WHAT YOU HAVE TO DO. Filter the material, keeping only lines with the word "style".

DATA FOR THE TASK.
···
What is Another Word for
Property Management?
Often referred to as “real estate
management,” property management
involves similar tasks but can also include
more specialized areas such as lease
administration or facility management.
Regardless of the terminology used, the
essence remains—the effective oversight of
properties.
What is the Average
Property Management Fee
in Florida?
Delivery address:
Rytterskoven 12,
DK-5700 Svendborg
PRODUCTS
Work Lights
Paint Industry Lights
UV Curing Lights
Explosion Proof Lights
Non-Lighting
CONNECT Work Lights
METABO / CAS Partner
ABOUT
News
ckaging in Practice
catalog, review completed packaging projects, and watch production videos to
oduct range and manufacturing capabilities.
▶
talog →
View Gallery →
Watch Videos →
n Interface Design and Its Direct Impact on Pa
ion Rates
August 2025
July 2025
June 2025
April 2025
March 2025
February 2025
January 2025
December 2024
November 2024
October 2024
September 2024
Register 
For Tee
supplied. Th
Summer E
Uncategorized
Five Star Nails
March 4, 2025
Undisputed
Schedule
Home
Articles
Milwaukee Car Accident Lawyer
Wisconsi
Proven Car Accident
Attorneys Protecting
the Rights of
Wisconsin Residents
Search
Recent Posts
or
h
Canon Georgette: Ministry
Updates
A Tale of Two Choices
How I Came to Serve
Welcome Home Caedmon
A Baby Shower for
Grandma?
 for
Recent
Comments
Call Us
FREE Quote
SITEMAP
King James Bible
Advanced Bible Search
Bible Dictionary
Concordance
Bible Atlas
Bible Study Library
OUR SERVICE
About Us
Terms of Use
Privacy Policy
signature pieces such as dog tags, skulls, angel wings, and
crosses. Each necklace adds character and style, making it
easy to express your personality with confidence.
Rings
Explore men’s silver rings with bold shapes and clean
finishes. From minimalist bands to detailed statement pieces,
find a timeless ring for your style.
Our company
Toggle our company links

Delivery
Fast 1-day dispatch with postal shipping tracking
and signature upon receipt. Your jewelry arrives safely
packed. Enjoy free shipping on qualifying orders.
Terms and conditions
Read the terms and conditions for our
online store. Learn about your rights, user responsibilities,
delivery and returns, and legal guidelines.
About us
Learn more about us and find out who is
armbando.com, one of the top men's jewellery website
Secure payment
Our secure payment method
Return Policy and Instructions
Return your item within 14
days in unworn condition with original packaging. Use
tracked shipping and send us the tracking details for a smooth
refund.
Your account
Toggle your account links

···
EXPECTED OUTPUT.
crosses. Each necklace adds character and style, making it
find a timeless ring for your style.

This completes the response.